A tool that can return 200k tokens is a denial-of-service attack on your own agent: one call evicts the system prompt's influence, drowns the actual task, and may simply overflow the window. Every tool needs a response budget: a hard cap on what it returns, pagination or filtering to stay under it, and — critically — an explicit signal that more exists and how to get it. Silent truncation is the worst option, because the model concludes the data doesn't exist and reports wrong answers confidently.

pagination with honest truncation signals
@mcp.tool()
def search_logs(query: str, page: int = 1, page_size: int = 20) -> str:
    """Search application logs. Returns one page of matching lines.

    page_size max is 50. If the response says more pages exist,
    call again with page+1 -- or better, refine the query.
    """
    page_size = min(page_size, 50)                # server-enforced cap
    hits = log_store.search(query)
    total = len(hits)
    start = (page - 1) * page_size
    page_hits = hits[start:start + page_size]

    if not page_hits:
        return (f"No results on page {page} for '{query}' "
                f"({total} total). Try page 1 or broaden the query.")

    body = "\n".join(h.line[:300] for h in page_hits)   # per-item cap too
    remaining = total - (start + len(page_hits))
    if remaining > 0:
        return (f"Showing {len(page_hits)} of {total} results "
                f"(page {page}).\n{body}\n"
                f"MORE AVAILABLE: {remaining} further results -- "
                f"request page {page + 1}, or refine the query to narrow.")
    return f"Showing all {total} results.\n{body}"
Layers of defense: a server-enforced page_size ceiling (never trust the model's arguments to be reasonable), a per-item length cap, and a loud MORE AVAILABLE trailer that tells the model both that it's seeing a partial view and what to do about it.
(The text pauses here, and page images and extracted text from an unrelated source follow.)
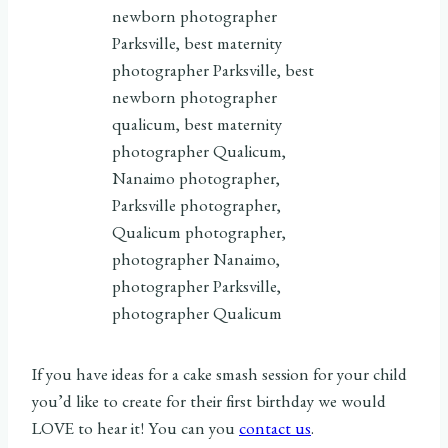
If you have ideas for a cake smash session for your child
you’d like to create for their first birthday we would
LOVE to hear it! You can you
contact us
.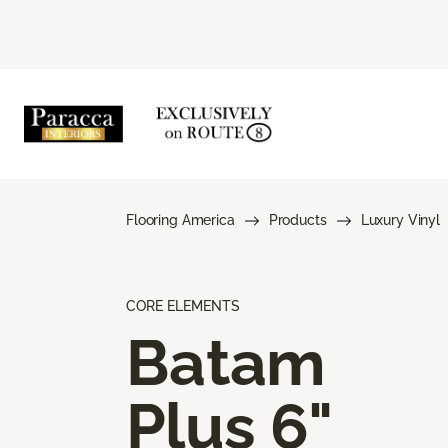
Flooring America
Products
Luxury Vinyl
CORE ELEMENTS
Batam
Plus 6"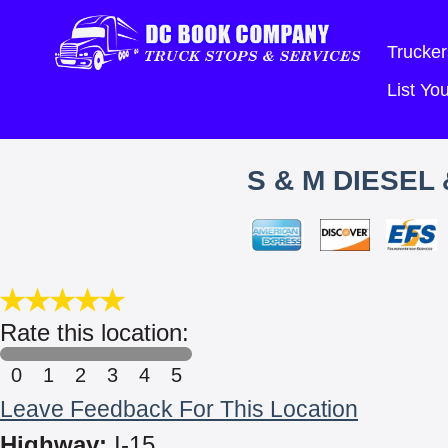
Trucker
List Y
S & M DIESEL
Rate this location:
0
1
2
3
4
5
Leave Feedback For This Location
Highway:
I-15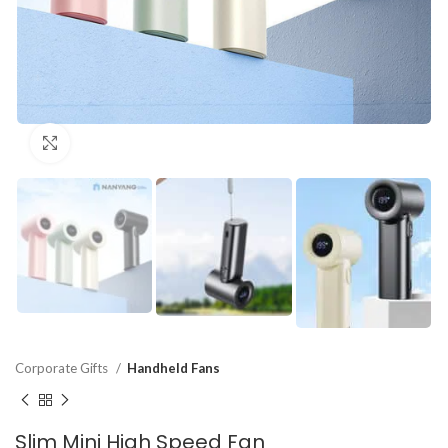
Click to enlarge
Corporate Gifts
Handheld Fans
Slim Mini High Speed Fan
The 'refine the query' nudge matters — paging through 40 pages is almost never what the user wanted, and the model will take the hint.

One more description trick that fixes real behavior: negative guidance. If your server has both search_orders and process_refund, and the model keeps calling search when the user wants a refund, adding "NOT for refunds — use process_refund" to search's docstring usually fixes it outright. Descriptions steer selection; when selection is wrong, the cheapest fix is almost always the description, not the code. Treat every wrong-tool-choice bug as a docstring bug until proven otherwise.

Key takeaways
  • Fewer, task-level tools beat many endpoint mirrors: fewer calls, fewer tokens, better selection accuracy.
  • Tools should accept what the model has (names, natural queries), not what the API wants (internal IDs).
  • Errors are instructive text with a next move ("ambiguous — call again with full name"), never bare exceptions.
  • Every tool gets a response budget: server-enforced caps, pagination, and an explicit MORE AVAILABLE signal — silent truncation causes confident wrong answers.
  • Wrong tool selection is a docstring bug first: add when-to-use and when-NOT-to-use guidance before touching code.